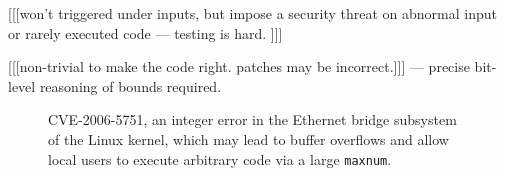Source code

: [[[won't triggered under inputs, but impose a security threat
on abnormal input or rarely executed code --- testing is hard.
]]]

[[[non-trivial to make the code right. patches may be incorrect.]]]
--- precise bit-level reasoning of bounds required.

\begin{figure}

\caption{CVE-2006-5751, an integer error in the Ethernet bridge subsystem
of the Linux kernel, which may lead to buffer overflows and allow local users
to execute arbitrary code via a large \texttt{maxnum}.}
\label{f:bridge}
\end{figure}
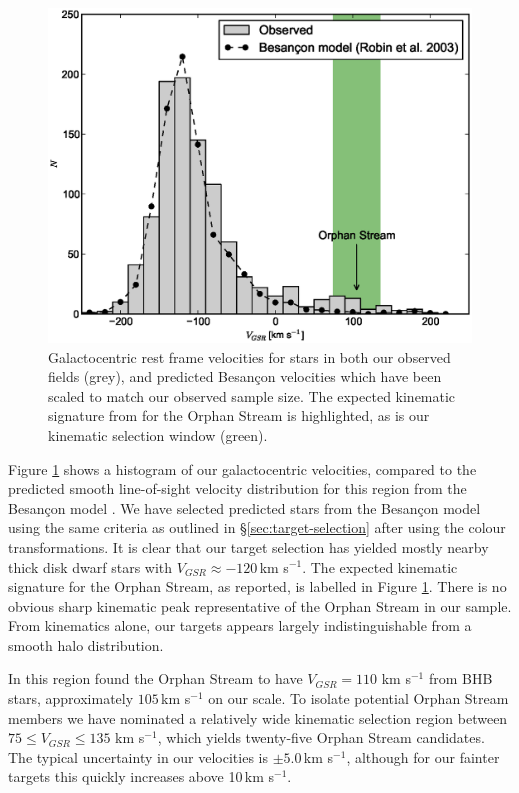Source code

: \documentclass[10pt,apjl]{emulateapj}
\begin{document}
\begin{figure}[h]
	\includegraphics[width=\columnwidth]{./fig1.eps}
	\caption{Galactocentric rest frame velocities for stars in both our observed fields (grey), and predicted Besan\c{c}on velocities which have been scaled to match our observed sample size. The expected kinematic signature from \citet{Newberg_et-al_2010} for the Orphan Stream is highlighted, as is our kinematic selection window (green).}
	\label{fig:velocities}
\end{figure}

Figure \ref{fig:velocities} shows a histogram of our galactocentric velocities, compared to the predicted smooth line-of-sight velocity distribution for this region from the Besan\c{c}on model \citep{Robin_et-al_2003}. We have selected predicted stars from the Besan\c{c}on model using the same criteria as outlined in \S\ref{sec:target-selection} after using the \citet{Jordi_et-al_2006} colour transformations. It is clear that our target selection has yielded mostly nearby thick disk dwarf stars with $V_{GSR} \approx -120$\,km s$^{-1}$. The expected kinematic signature for the Orphan Stream, as \citet{Newberg_et-al_2010} reported, is labelled in Figure \ref{fig:velocities}. There is no obvious sharp kinematic peak representative of the Orphan Stream in our sample. From kinematics alone, our targets appears largely indistinguishable from a smooth halo distribution.

In this region \citet{Newberg_et-al_2010} found the Orphan Stream to have $V_{GSR} = 110$ km s$^{-1}$ from BHB stars, approximately $105$\,km s$^{-1}$ on our scale. To isolate potential Orphan Stream members we have nominated a relatively wide kinematic selection region between $75 \leq V_{GSR} \leq 135$ km s$^{-1}$, which yields twenty-five Orphan Stream candidates. The typical uncertainty in our velocities is $\pm{}5.0$\,km s$^{-1}$, although for our fainter targets this quickly increases above 10\,km s$^{-1}$.
\end{document}

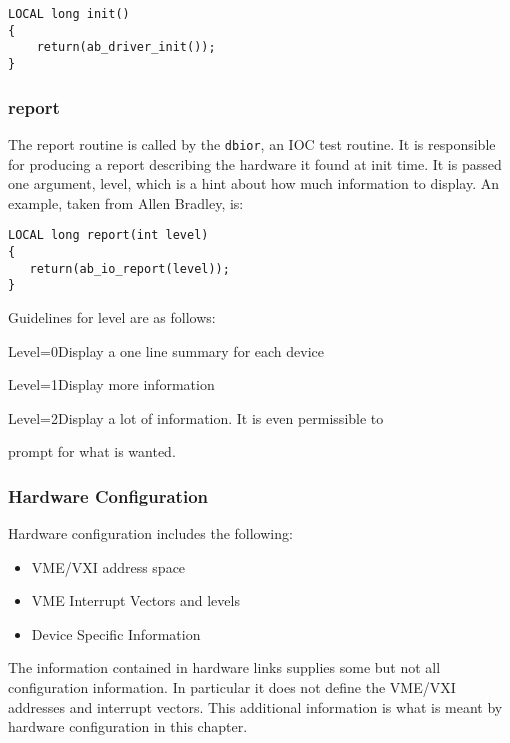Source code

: \begin{verbatim}LOCAL long init()
{
    return(ab_driver_init());
}
\end{verbatim}\subsubsection{report}

The report routine is called by the \verb|dbior|, an IOC test routine. It is responsible for producing a report describing the 
hardware it found at init time. It is passed one argument, level, which is a hint about how much information to display. An 
example, taken from Allen Bradley, is:

\begin{verbatim}LOCAL long report(int level)
{
   return(ab_io_report(level));
}
\end{verbatim}Guidelines for level are as follows:

\begin{description}\item Level=0Display a one line summary for each device

\item Level=1Display more information

\item Level=2Display a lot of information. It is even permissible to

\item prompt for what is wanted.

\end{description}\subsubsection{Hardware Configuration}

Hardware configuration includes the following:

\begin{itemize}\item VME/VXI address space

\item VME Interrupt Vectors and levels

\item Device Specific Information

\end{itemize}The information contained in hardware links supplies some but not all configuration information. In particular it does not 
define the VME/VXI addresses and interrupt vectors. This additional information is what is meant by hardware 
configuration in this chapter.

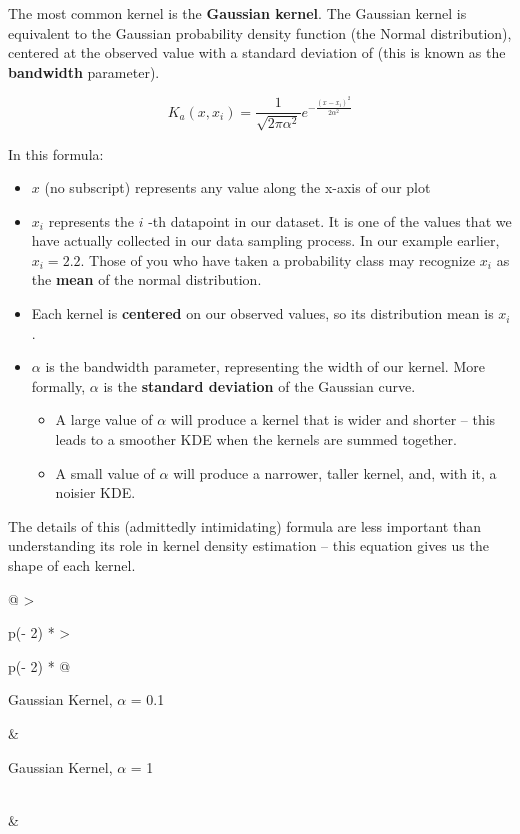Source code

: \documentclass[
  letterpaper,
  DIV=11,
  numbers=noendperiod]{scrreprt}
\providecommand{\tightlist}{%
  \setlength{\itemsep}{0pt}\setlength{\parskip}{0pt}}\usepackage{longtable,booktabs,array}
\begin{document}
The most common kernel is the \textbf{Gaussian kernel}. The Gaussian
kernel is equivalent to the Gaussian probability density function (the
Normal distribution), centered at the observed value with a standard
deviation of (this is known as the \textbf{bandwidth} parameter).

\[K_a(x, x_i) = \frac{1}{\sqrt{2\pi\alpha^{2}}}e^{-\frac{(x-x_i)^{2}}{2\alpha^{2}}}\]

In this formula:

\begin{itemize}
\tightlist
\item
  \(x\) (no subscript) represents any value along the x-axis of our plot
\item
  \(x_i\) represents the \(i\) -th datapoint in our dataset. It is one
  of the values that we have actually collected in our data sampling
  process. In our example earlier, \(x_i=2.2\). Those of you who have
  taken a probability class may recognize \(x_i\) as the \textbf{mean}
  of the normal distribution.
\item
  Each kernel is \textbf{centered} on our observed values, so its
  distribution mean is \(x_i\).
\item
  \(\alpha\) is the bandwidth parameter, representing the width of our
  kernel. More formally, \(\alpha\) is the \textbf{standard deviation}
  of the Gaussian curve.

  \begin{itemize}
  \tightlist
  \item
    A large value of \(\alpha\) will produce a kernel that is wider and
    shorter -- this leads to a smoother KDE when the kernels are summed
    together.
  \item
    A small value of \(\alpha\) will produce a narrower, taller kernel,
    and, with it, a noisier KDE.
  \end{itemize}
\end{itemize}

The details of this (admittedly intimidating) formula are less important
than understanding its role in kernel density estimation -- this
equation gives us the shape of each kernel.

\begin{longtable}[]{@{}
  >{\raggedright\arraybackslash}p{(\columnwidth - 2\tabcolsep) * }
  >{\raggedright\arraybackslash}p{(\columnwidth - 2\tabcolsep) * }@{}}
\toprule\noalign{}
\begin{minipage}[b]{\linewidth}\raggedright
Gaussian Kernel, \(\alpha\) = 0.1
\end{minipage} & \begin{minipage}[b]{\linewidth}\raggedright
Gaussian Kernel, \(\alpha\) = 1
\end{minipage} \\
\midrule\noalign{}
\endhead
\bottomrule\noalign{}
\endlastfoot
& \\
\end{longtable}
\end{document}
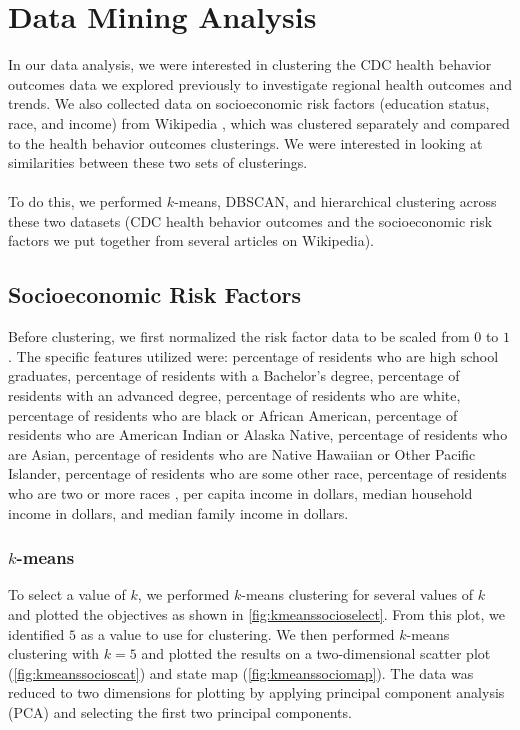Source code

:\documentclass{article}
\begin{document}
\section{Data Mining Analysis}
\label{dataanalysis}
In our data analysis, we were interested in clustering the CDC health behavior outcomes data we explored previously to investigate regional health outcomes and trends. We also collected data on socioeconomic risk factors (education status, race, and income) from Wikipedia \cite{demodata, eduratesdata, incomedata}, which was clustered separately and compared to the health behavior outcomes clusterings. 
We were interested in looking at similarities between these two sets of clusterings.
\\\\
To do this, we performed $k$-means, DBSCAN, and hierarchical clustering across these two datasets (CDC health behavior outcomes and the socioeconomic risk factors we put together from several articles on Wikipedia).

\subsection{Socioeconomic Risk Factors}
Before clustering, we first normalized the risk factor data to be scaled from $0$ to $1$. The specific features utilized were: percentage of residents who are high school graduates, percentage of residents with a Bachelor's degree, percentage of residents with an advanced degree, percentage of residents who are white, percentage of residents who are black or African American, percentage of residents who are American Indian or Alaska Native, percentage of residents who are Asian, percentage of residents who are Native Hawaiian or Other Pacific Islander, percentage of residents who are some other race, percentage of residents who are two or more races	, per capita income in dollars, median household income in dollars, and median family income in dollars.

\subsubsection{$k$-means}
To select a value of $k$, we performed $k$-means clustering for several values of $k$ and plotted the objectives as shown in \cref{fig:kmeanssocioselect}. From this plot, we identified $5$ as a value to use for clustering. We then performed $k$-means clustering with $k=5$ and plotted the results on a two-dimensional scatter plot (\cref{fig:kmeanssocioscat}) and state map (\cref{fig:kmeanssociomap}). The data was reduced to two dimensions for plotting by applying principal component analysis (PCA) and selecting the first two principal components.
\end{document}
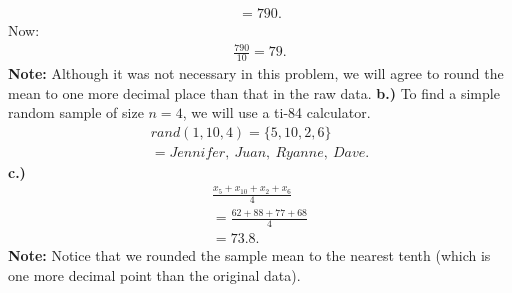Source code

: \documentclass{report}
\begin{document}
\begin{mdframed}
\begin{align*}
              = 790
          .\end{align*}
          \bigbreak \noindent 
          Now:
          \begin{align*}
              \frac{790}{10} 
              = 79
          .\end{align*}
          \bigbreak \noindent 
          \textbf{Note:} Although it was not necessary in this problem, we will agree to round the mean to one more decimal place than that in the raw data.
          \bigbreak \noindent 
          \textbf{b.)} To find a simple random sample of size $n=4$, we will use a ti-84 calculator.
          \begin{align*}
              rand(1,10,4) = \{5,10,2,6\} \\
              = Jennifer,\ Juan,\ Ryanne,\ Dave
          .\end{align*}
          \bigbreak \noindent 
          \textbf{c.)} 
          \begin{align*}
              \frac{x_{5} + x_{10} + x_{2} + x_{6}}{4} \\
              = \frac{62 + 88 + 77 +68}{4} \\
              = 73.8
          .\end{align*}
          \bigbreak \noindent 
          \textbf{Note:} Notice that we rounded the sample mean to the nearest tenth (which is one more decimal point than the original data).
        \end{mdframed}
\end{document}
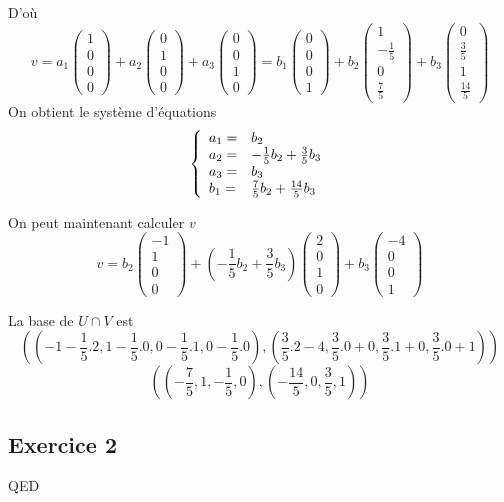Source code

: \documentclass[]{book}
\theoremstyle{definition}
\begin{document}
D'o\`u
$$
v= 
a_1\begin{pmatrix}1\\0\\0\\0\end{pmatrix}+a_2\begin{pmatrix}0\\1\\0\\0\end{pmatrix}+a_3\begin{pmatrix}0\\0\\1\\0\end{pmatrix}
= b_1\begin{pmatrix}0\\0\\0\\1\end{pmatrix}+b_2\begin{pmatrix}1\\-\frac{1}{5}\\0\\\frac{7}{5}\end{pmatrix}+b_3\begin{pmatrix}0\\\frac{3}{5}\\1\\\frac{14}{5}\end{pmatrix}
$$
On obtient le syst\`eme d'\'equations
$$
\left\{ 
\begin{array}{l l}
a_1 =  & b_2\\
a_2 = & -\frac{1}{5}b_2+\frac{3}{5}b_3\\
a_3 = & b_3\\
b_1 = & \frac{7}{5}b_2 + \frac{14}{5}b_3\\
\end{array}
\right. 
$$ 

On peut maintenant calculer $v$
$$
v= 
b_2\begin{pmatrix}-1\\1\\0\\0\end{pmatrix}+(-\frac{1}{5}b_2+\frac{3}{5}b_3)\begin{pmatrix}2\\0\\1\\0\end{pmatrix}+b_3\begin{pmatrix}-4\\0\\0\\1\end{pmatrix}
$$

La base de $U \cap V$ est 
$$((-1-\frac{1}{5}.2, 1-\frac{1}{5}.0,0-\frac{1}{5}.1,0-\frac{1}{5}.0),(\frac{3}{5}.2-4, \frac{3}{5}.0+0, \frac{3}{5}.1+0, \frac{3}{5}.0+1))$$
$$((-\frac{7}{5},1,-\frac{1}{5},0),(-\frac{14}{5}, 0, \frac{3}{5}, 1))$$  

\subsection*{Exercice 2}


QED
\end{document}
= = = = =
Work request: In the material above, find each line that contains the word "probability", and select it.

Finished task:
kernel is equivalent to the Gaussian probability density function (the
  taken a probability class may recognize \(x_i\) as the \textbf{mean}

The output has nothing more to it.